Sunday, 14 December 2008
Mistletoe
Making the second visit to a garden centre in a week, not Chepstow this time, I was paying for a plant and the lady at the check out, who wasn't busy, started chatting. She asked me if I wanted any mistletoe, as the was a huge mound of it stacked up nearby. I didn't want mistletoe but we had a chat anyway.
I asked her if they got it locally, and surprisingly the answer was 'No'. They get it from Brittany and Normandy. With the decline of the apple industry it has become increasingly difficult to find home-grown mistletoe.
When I lived in Mitchel Troy in Monmouth, the old chap next door had a huge growth of Mistletoe on one of his apple trees and I was very covetous of this. He explained to me that mistletoe reproduces itself with the assistance of birds, such as the mistle thrush, that eat the berries. Their droppings, which contain the seeds, then land on the tree bark and germinate. Now I don't know how accurate this is, but knowing H, who has been a gardener for some sixty years, it's probably quite accurate. The germination rate is quite low, usually only one in ten seeds become a plant. The garden centre lady verified this part and said I was lucky to have lived next door to such a knowledgeable gardener. Sadly, I no longer live next door to H and he now has Alzheimer's disease.

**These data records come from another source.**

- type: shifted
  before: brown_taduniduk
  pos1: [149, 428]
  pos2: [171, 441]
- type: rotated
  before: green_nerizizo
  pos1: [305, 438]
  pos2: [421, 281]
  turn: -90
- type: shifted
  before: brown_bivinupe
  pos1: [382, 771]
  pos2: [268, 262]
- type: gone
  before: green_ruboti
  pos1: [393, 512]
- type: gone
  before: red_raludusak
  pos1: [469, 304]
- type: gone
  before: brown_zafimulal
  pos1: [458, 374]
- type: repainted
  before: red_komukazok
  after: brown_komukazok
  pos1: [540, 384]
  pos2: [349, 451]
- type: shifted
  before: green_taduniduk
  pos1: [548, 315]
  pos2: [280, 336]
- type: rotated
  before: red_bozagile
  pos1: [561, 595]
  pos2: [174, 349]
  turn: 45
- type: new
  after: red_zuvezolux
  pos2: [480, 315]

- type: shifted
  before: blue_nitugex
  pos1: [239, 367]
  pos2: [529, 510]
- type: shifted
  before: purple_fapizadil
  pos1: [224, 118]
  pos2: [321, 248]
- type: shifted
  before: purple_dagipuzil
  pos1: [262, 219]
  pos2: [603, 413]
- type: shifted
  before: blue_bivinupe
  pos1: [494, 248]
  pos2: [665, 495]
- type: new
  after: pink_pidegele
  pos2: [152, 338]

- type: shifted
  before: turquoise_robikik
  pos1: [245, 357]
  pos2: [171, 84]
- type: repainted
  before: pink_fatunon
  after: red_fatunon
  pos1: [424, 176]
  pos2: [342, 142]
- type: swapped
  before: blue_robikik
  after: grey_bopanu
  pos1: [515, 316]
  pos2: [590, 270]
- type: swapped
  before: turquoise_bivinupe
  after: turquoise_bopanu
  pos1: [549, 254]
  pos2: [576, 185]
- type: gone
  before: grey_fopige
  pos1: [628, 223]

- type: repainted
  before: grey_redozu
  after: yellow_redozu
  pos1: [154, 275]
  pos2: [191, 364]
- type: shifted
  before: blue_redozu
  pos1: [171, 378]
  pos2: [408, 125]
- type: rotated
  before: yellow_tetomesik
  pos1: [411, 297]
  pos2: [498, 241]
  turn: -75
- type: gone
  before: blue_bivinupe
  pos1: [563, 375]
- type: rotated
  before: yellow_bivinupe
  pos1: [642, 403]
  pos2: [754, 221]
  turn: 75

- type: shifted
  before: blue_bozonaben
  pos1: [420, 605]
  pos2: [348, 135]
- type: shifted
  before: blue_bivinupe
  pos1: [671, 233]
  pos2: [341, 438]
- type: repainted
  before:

Hanging mistletoe was originally done to ward off evil spirits, but the Victorians used it in doorways and ceilings, when rules were relaxed enough for the socially acceptable 'mistletoe kiss'. So as you hang your mistletoe this Christmas ponder the myths and save the berries that you pick off after each kiss, because according to my garden centre source, you can also try spring planting of berries in the usual way!